→ AIM OF THE EXERCISE: Your answer must hold only the lines below from the line containing "right hip: (642, 763)" through the line containing "nose: (431, 603)", each reproduced exactly.

(Data items)
<<<<
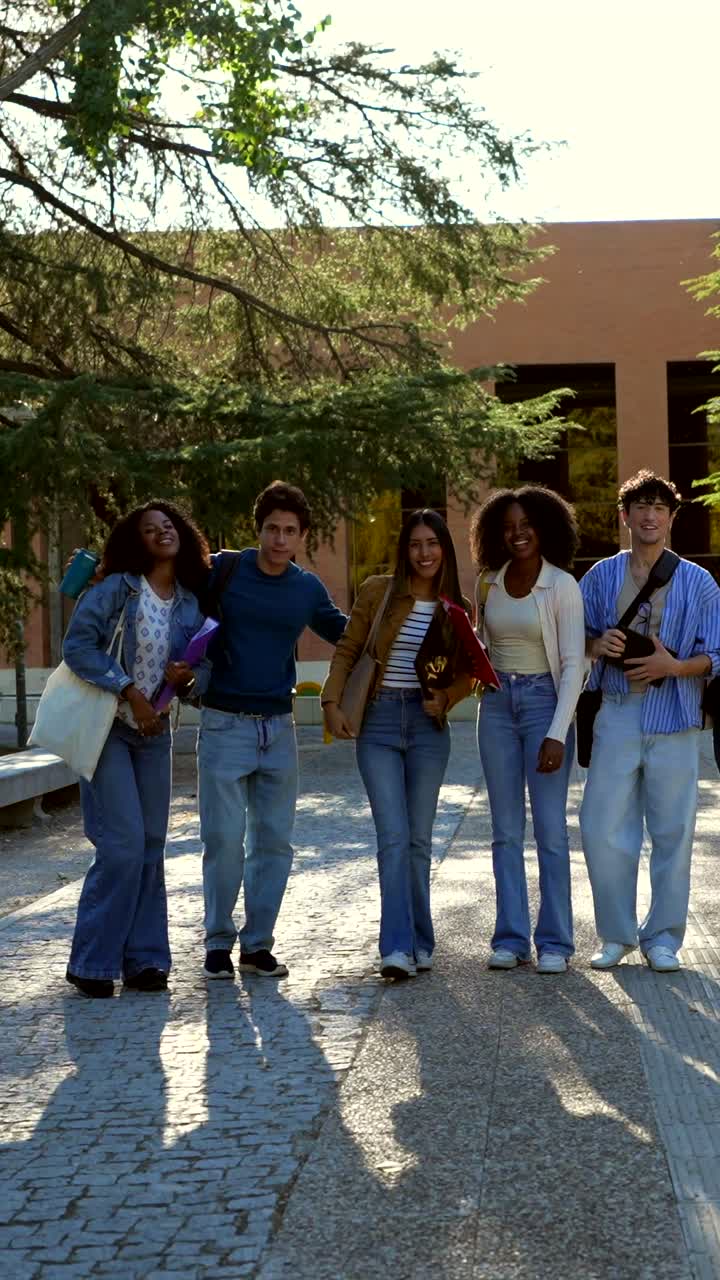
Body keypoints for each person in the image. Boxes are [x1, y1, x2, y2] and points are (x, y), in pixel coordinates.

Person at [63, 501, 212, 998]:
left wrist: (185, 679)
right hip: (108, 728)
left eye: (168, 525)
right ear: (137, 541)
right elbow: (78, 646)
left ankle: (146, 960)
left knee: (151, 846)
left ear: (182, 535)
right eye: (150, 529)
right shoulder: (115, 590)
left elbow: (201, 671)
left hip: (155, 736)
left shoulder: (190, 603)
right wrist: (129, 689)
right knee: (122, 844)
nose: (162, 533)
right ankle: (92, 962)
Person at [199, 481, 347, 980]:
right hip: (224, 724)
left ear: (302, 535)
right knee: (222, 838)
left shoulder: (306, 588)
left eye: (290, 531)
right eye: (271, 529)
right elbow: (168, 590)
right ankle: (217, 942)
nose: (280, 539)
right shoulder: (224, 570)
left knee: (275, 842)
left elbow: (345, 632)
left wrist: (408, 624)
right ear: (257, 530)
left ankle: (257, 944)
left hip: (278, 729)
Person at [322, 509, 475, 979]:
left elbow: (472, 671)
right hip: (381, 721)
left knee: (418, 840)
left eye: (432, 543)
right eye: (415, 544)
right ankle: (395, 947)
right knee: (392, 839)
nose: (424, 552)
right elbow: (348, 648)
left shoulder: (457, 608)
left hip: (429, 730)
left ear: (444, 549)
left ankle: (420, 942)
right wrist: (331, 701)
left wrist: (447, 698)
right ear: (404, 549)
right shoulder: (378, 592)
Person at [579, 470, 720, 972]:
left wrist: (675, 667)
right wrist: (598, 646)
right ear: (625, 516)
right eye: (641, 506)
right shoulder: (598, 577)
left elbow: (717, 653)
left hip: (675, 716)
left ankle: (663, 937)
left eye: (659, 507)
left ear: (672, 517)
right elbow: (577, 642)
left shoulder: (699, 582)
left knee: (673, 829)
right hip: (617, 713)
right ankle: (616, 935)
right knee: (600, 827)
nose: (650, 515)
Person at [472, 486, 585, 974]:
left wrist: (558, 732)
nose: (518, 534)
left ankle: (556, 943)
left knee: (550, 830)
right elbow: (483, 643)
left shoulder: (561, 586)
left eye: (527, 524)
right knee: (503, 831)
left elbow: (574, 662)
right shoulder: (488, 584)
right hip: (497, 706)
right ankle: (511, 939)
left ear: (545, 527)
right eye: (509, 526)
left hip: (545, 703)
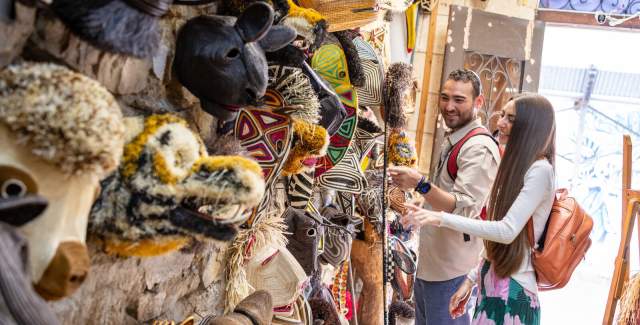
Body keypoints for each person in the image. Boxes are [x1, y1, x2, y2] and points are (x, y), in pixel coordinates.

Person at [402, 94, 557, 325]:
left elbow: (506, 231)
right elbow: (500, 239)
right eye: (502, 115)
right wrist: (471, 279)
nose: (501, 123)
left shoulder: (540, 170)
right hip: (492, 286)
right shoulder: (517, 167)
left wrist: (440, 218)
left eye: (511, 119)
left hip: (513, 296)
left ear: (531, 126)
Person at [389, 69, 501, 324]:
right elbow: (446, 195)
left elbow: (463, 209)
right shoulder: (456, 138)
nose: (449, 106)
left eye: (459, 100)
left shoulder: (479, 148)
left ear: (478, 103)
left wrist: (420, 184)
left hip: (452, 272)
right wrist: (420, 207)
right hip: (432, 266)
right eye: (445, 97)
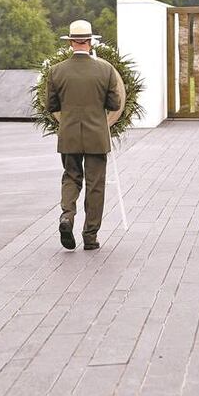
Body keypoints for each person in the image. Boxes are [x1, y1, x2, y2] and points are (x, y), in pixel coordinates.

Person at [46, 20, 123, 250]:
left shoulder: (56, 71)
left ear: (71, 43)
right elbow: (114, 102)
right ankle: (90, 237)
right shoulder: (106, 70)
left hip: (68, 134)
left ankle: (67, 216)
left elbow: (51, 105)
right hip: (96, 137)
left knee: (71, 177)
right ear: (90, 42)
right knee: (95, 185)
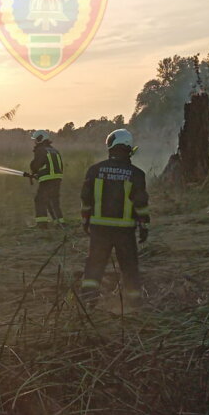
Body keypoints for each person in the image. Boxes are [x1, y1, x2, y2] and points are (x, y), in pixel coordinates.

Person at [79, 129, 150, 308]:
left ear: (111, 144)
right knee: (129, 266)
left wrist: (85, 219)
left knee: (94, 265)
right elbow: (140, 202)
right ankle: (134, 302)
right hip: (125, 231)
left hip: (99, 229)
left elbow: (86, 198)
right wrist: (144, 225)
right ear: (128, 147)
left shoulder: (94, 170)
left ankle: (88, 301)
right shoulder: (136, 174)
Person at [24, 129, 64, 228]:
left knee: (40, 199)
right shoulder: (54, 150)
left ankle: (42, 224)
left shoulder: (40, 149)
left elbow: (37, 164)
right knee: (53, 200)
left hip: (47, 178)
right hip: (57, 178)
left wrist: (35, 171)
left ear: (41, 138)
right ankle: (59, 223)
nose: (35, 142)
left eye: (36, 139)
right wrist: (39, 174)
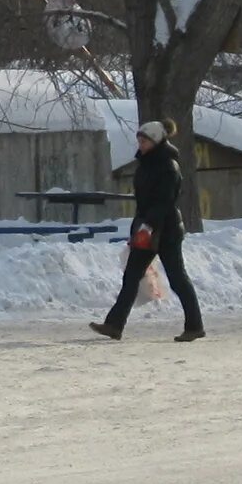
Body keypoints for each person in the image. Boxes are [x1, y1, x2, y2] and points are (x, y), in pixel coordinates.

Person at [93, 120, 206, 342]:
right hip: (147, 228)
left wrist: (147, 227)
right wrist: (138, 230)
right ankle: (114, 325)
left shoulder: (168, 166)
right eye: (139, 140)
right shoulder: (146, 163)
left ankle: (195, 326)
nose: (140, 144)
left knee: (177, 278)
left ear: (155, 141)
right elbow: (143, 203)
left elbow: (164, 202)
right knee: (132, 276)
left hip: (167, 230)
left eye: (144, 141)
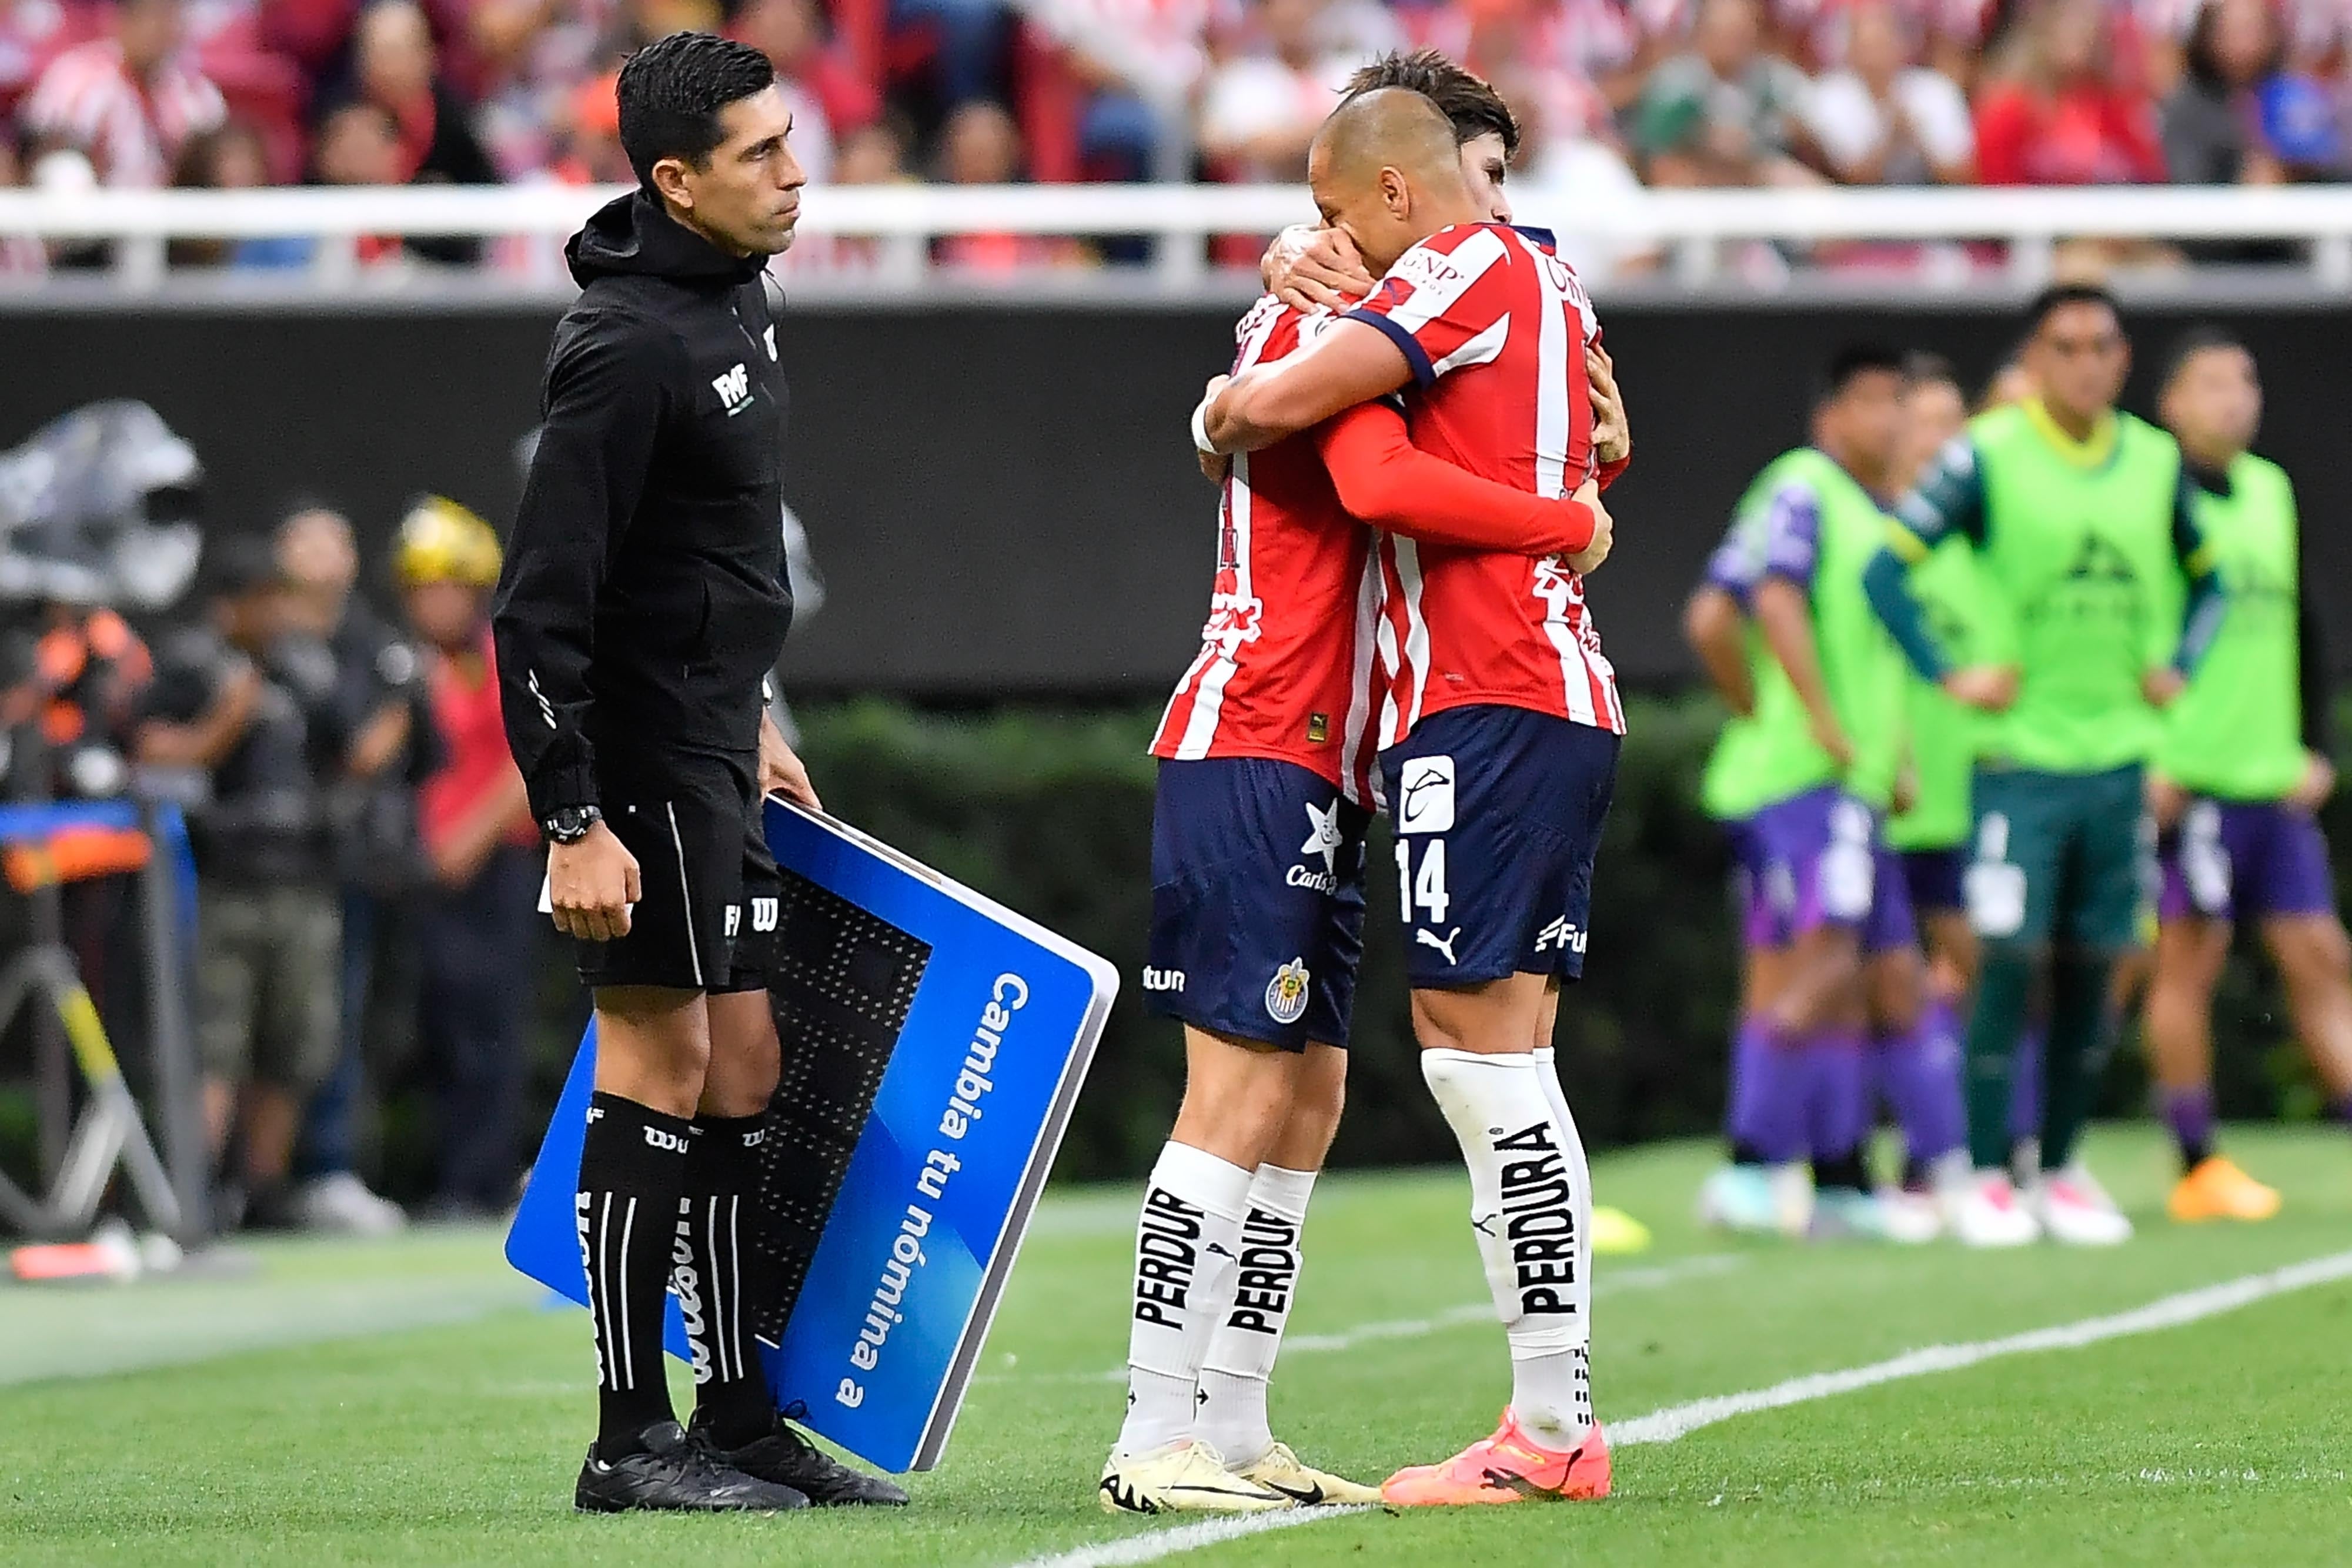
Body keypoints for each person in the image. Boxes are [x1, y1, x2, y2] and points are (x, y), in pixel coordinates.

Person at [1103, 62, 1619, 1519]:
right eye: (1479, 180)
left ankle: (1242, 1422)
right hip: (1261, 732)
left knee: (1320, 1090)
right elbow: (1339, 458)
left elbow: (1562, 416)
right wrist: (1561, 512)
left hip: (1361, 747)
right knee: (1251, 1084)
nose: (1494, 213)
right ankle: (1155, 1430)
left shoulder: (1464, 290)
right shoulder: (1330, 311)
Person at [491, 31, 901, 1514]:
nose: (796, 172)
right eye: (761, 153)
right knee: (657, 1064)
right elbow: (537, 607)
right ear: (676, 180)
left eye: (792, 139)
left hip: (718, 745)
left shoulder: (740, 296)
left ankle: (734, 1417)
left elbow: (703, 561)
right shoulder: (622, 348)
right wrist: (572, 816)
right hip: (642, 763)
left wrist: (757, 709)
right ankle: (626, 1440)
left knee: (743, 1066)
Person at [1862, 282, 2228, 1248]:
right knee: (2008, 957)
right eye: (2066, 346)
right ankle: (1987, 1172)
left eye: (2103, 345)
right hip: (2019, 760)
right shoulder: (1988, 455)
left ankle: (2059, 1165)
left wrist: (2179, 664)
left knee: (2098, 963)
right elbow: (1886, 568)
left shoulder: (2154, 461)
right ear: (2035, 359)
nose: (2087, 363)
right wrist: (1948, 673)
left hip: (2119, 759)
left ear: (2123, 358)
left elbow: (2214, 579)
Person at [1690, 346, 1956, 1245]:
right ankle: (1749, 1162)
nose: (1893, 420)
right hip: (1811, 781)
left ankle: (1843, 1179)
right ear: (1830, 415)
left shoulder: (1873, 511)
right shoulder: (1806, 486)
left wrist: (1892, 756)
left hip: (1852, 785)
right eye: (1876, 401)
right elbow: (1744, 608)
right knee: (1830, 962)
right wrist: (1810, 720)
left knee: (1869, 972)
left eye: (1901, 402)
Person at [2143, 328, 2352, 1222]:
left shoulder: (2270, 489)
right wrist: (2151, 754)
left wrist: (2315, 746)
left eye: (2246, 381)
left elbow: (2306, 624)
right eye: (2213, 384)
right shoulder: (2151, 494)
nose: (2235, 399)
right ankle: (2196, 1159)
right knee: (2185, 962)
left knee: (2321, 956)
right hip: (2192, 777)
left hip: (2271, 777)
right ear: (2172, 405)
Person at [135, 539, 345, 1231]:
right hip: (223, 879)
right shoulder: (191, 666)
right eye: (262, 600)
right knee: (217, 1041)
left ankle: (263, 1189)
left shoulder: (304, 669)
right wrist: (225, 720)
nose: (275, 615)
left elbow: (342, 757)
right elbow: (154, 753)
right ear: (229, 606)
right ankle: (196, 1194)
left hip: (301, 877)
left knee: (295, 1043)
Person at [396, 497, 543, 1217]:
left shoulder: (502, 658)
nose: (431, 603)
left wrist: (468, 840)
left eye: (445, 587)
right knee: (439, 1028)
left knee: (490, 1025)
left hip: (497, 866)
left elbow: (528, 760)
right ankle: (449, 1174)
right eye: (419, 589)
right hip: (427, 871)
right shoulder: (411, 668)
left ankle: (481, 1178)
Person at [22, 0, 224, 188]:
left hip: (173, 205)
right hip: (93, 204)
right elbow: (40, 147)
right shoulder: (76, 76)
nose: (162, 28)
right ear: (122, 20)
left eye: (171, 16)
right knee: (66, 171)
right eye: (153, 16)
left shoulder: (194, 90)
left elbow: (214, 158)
>>>>
→ REPLY:
right hip: (642, 763)
left wrist: (757, 709)
right ankle: (626, 1440)
left knee: (743, 1066)
Person at [1862, 282, 2228, 1248]:
right knee: (2008, 957)
right eye: (2066, 346)
right ankle: (1987, 1172)
left eye: (2103, 345)
right hip: (2019, 760)
right shoulder: (1988, 455)
left ankle: (2059, 1165)
left wrist: (2179, 664)
left knee: (2098, 963)
right elbow: (1886, 568)
left shoulder: (2154, 461)
right ear: (2035, 359)
nose: (2087, 363)
right wrist: (1948, 673)
left hip: (2119, 759)
left ear: (2123, 358)
left elbow: (2214, 579)
Person at [1690, 346, 1956, 1245]:
right ankle: (1749, 1162)
nose: (1893, 420)
right hip: (1811, 781)
left ankle: (1843, 1179)
right ear: (1830, 415)
left shoulder: (1873, 511)
right shoulder: (1806, 486)
left wrist: (1892, 756)
left hip: (1852, 785)
right eye: (1876, 401)
right elbow: (1744, 608)
right knee: (1830, 962)
right wrist: (1810, 720)
left knee: (1869, 972)
left eye: (1901, 402)
Person at [2143, 328, 2352, 1222]:
left shoulder: (2270, 489)
right wrist: (2151, 754)
left wrist: (2315, 746)
left eye: (2246, 381)
left elbow: (2306, 624)
right eye: (2213, 384)
right shoulder: (2151, 494)
nose: (2235, 399)
right ankle: (2196, 1159)
right knee: (2185, 962)
left knee: (2321, 956)
right hip: (2192, 777)
left hip: (2271, 777)
right ear: (2172, 405)
Person at [135, 539, 345, 1231]:
right hip: (223, 879)
right shoulder: (191, 666)
right eye: (262, 600)
right knee: (217, 1041)
left ankle: (263, 1189)
left shoulder: (304, 669)
right wrist: (225, 720)
nose: (275, 615)
left elbow: (342, 757)
right elbow: (154, 753)
right ear: (229, 606)
right ankle: (196, 1194)
left hip: (301, 877)
left knee: (295, 1043)
Person at [396, 497, 543, 1217]:
left shoulder: (502, 658)
nose: (431, 603)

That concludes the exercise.